[Stored data entries]
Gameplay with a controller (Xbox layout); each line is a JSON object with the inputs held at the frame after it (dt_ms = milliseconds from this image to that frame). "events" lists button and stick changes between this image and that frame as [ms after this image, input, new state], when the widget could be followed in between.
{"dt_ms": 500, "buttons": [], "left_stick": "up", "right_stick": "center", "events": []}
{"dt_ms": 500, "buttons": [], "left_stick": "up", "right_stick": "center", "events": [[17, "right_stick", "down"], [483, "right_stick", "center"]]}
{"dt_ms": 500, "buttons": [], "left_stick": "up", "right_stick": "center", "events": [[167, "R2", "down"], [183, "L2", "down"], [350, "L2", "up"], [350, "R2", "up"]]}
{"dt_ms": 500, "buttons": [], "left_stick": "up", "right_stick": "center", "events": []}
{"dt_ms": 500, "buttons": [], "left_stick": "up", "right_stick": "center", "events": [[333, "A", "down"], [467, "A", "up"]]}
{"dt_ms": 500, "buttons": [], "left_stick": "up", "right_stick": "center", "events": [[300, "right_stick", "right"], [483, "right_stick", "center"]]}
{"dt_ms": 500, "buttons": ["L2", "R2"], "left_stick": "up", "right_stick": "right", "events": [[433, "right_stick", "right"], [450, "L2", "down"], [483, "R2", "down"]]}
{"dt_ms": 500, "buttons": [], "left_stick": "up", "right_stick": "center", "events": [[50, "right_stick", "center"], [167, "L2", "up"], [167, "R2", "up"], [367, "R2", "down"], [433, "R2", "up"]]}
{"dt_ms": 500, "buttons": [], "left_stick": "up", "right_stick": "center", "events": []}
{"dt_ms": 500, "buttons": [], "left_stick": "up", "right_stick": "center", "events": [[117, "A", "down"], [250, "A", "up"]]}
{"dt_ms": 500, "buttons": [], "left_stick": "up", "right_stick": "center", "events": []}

• Activity
To complete the exercise, print all of the entries exactly.

• Exercise output
Gameplay with a controller (Xbox layout); each line is a JSON object with the inputs held at the frame after it (dt_ms = milliseconds from this image to that frame). "events" lists button and stick changes between this image and that frame as [ms after this image, input, new state], when the widget could be followed in between.
{"dt_ms": 500, "buttons": [], "left_stick": "up", "right_stick": "center", "events": []}
{"dt_ms": 500, "buttons": [], "left_stick": "up", "right_stick": "center", "events": [[17, "right_stick", "down"], [483, "right_stick", "center"]]}
{"dt_ms": 500, "buttons": [], "left_stick": "up", "right_stick": "center", "events": [[167, "R2", "down"], [183, "L2", "down"], [350, "L2", "up"], [350, "R2", "up"]]}
{"dt_ms": 500, "buttons": [], "left_stick": "up", "right_stick": "center", "events": []}
{"dt_ms": 500, "buttons": [], "left_stick": "up", "right_stick": "center", "events": [[333, "A", "down"], [467, "A", "up"]]}
{"dt_ms": 500, "buttons": [], "left_stick": "up", "right_stick": "center", "events": [[300, "right_stick", "right"], [483, "right_stick", "center"]]}
{"dt_ms": 500, "buttons": ["L2", "R2"], "left_stick": "up", "right_stick": "right", "events": [[433, "right_stick", "right"], [450, "L2", "down"], [483, "R2", "down"]]}
{"dt_ms": 500, "buttons": [], "left_stick": "up", "right_stick": "center", "events": [[50, "right_stick", "center"], [167, "L2", "up"], [167, "R2", "up"], [367, "R2", "down"], [433, "R2", "up"]]}
{"dt_ms": 500, "buttons": [], "left_stick": "up", "right_stick": "center", "events": []}
{"dt_ms": 500, "buttons": [], "left_stick": "up", "right_stick": "center", "events": [[117, "A", "down"], [250, "A", "up"]]}
{"dt_ms": 500, "buttons": [], "left_stick": "up", "right_stick": "center", "events": []}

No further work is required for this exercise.